In a previous post I wrote about Phillip Henry Gosse and the account he penned of his short stay in Pleasant Hill, readers may wish to scroll down to that entry to learn more about this gentleman and the village he called home in the late 1830’s.

Gosse described the homes in Pleasant Hill, even for the wealthier citizens, as crude log houses and log dog-trots which fell into ruins and rotted away decades ago, but the countryside is still much as Gosse saw it.  It is rural, largely unsettled, and consists primarily of fields and pastures.  It is just the sort of place where one could sit on a porch swing in the gentle southern breeze watching grandchildren play or shelling peas for supper, without traffic noises and unwanted intruders.   
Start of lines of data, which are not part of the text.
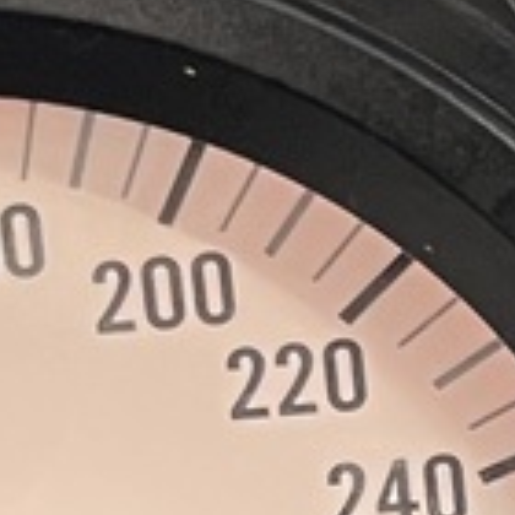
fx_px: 3972
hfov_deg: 7.3
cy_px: 633
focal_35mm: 236
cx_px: 750
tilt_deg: -46.9
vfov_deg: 7.4
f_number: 1.6
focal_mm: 5.1
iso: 160
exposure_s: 1/50
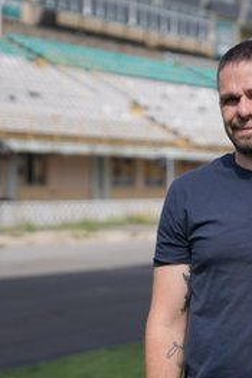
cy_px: 190
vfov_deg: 23.4
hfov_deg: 15.7
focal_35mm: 87
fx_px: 912
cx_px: 161
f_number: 2.8
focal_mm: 57
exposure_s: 1/3200
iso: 125
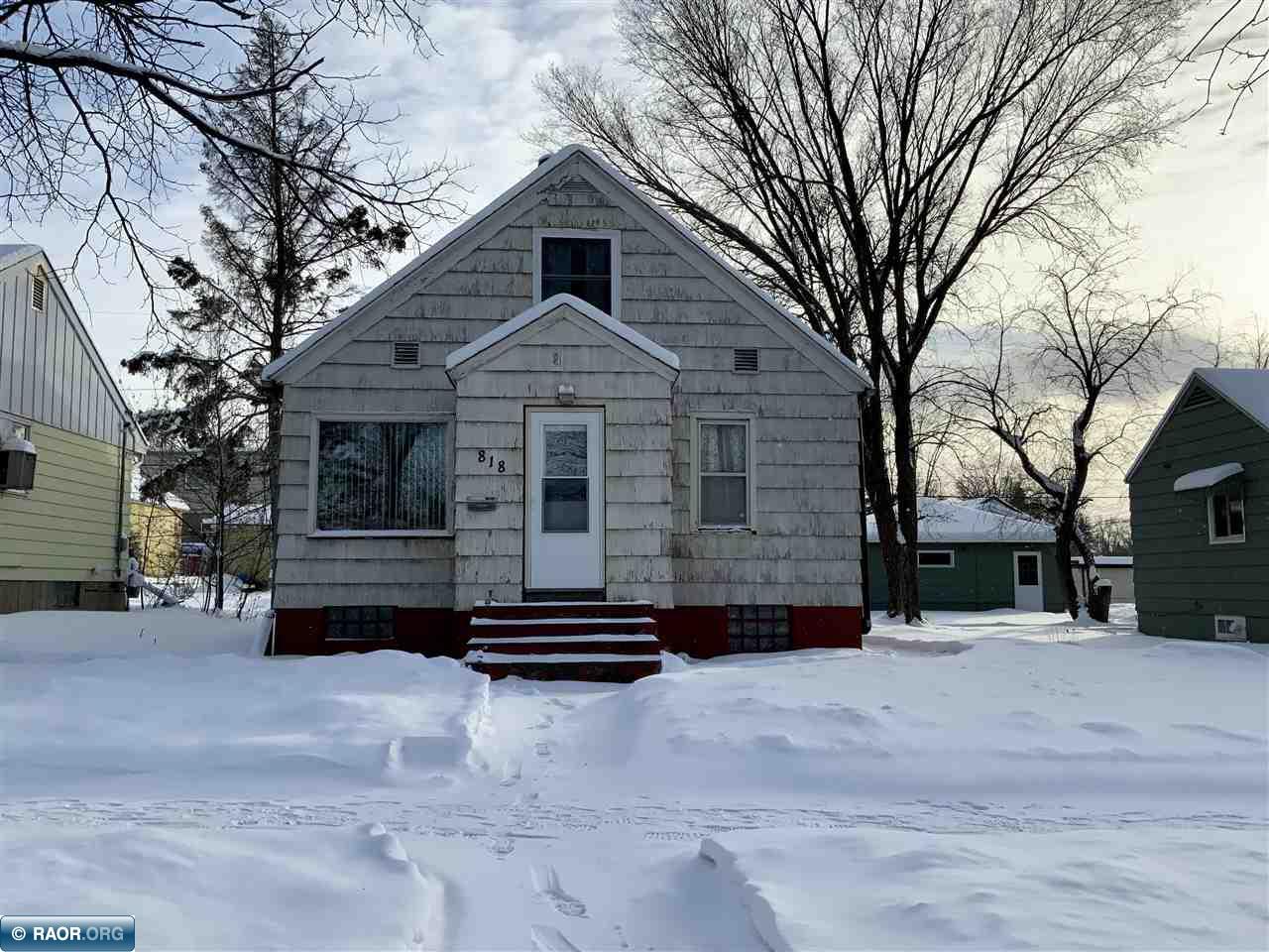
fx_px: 1063
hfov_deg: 61.7
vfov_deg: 48.2
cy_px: 476
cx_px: 634
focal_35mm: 29
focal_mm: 3
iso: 16
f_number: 1.8
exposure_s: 1/1626
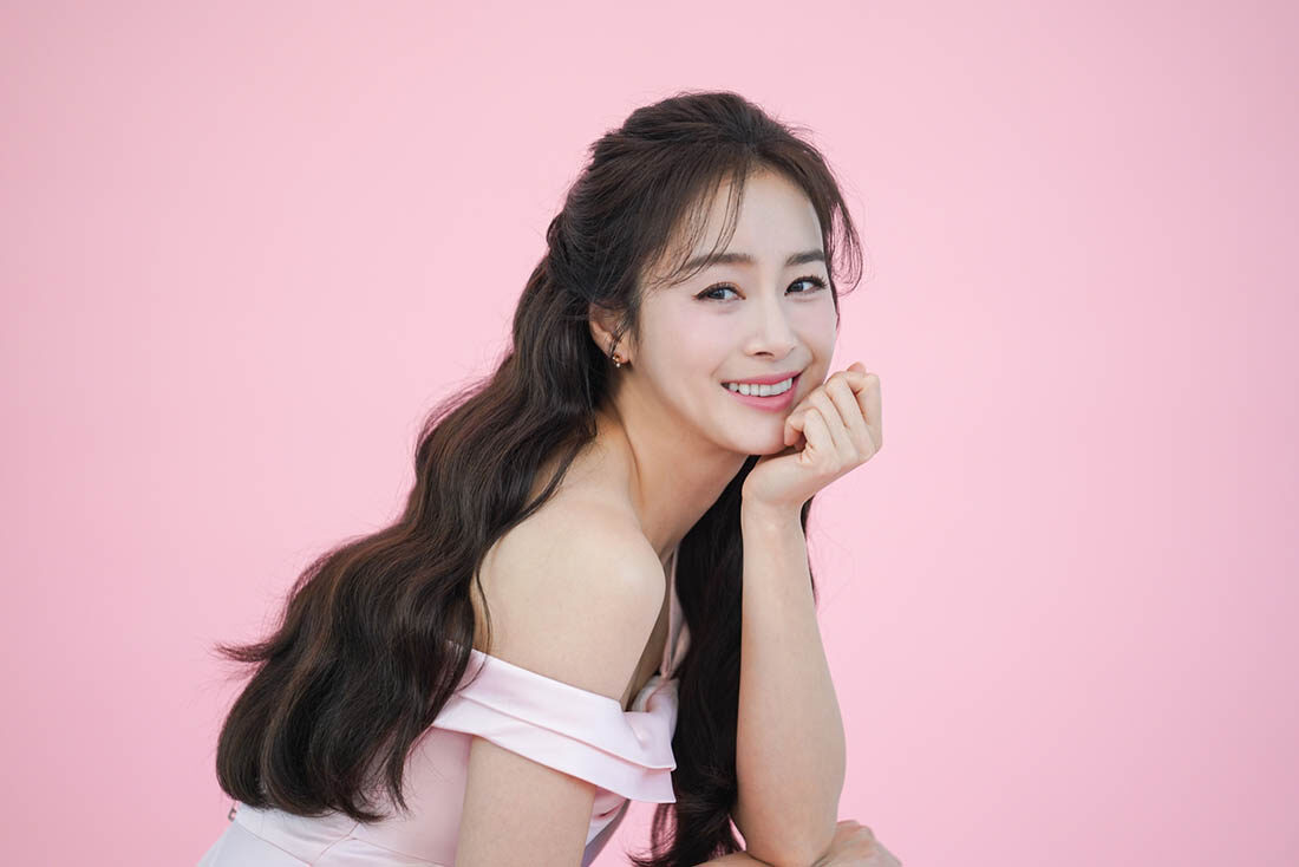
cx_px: 650
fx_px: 7218
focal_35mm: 200
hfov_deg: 10.3
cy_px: 434
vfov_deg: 6.9
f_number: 2.8
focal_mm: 200
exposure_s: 1/160
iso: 320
These photos were taken on an excursion Martin and I took to retrace the footsteps of Phillip Henry Gosse.  The antebellum home pictured here and the larger of the two churches were built about a decade after Gosse returned to England, but the country side is not so different from the way he discovered it.  Enjoy, gentle reader, a short stroll through the village of Pleasant Hill.  Victoria Rumble, The Historic Foodie

This church stood when Gosse lived in Pleasant Hill, and if he attended church at all, this is where he worshipped.  The church is within walking distance of the home where Gosse worked as a teacher. The graves of his employer’s family, Judge Saffold, are not located in the cemetery, they are buried on the property where the home stands now.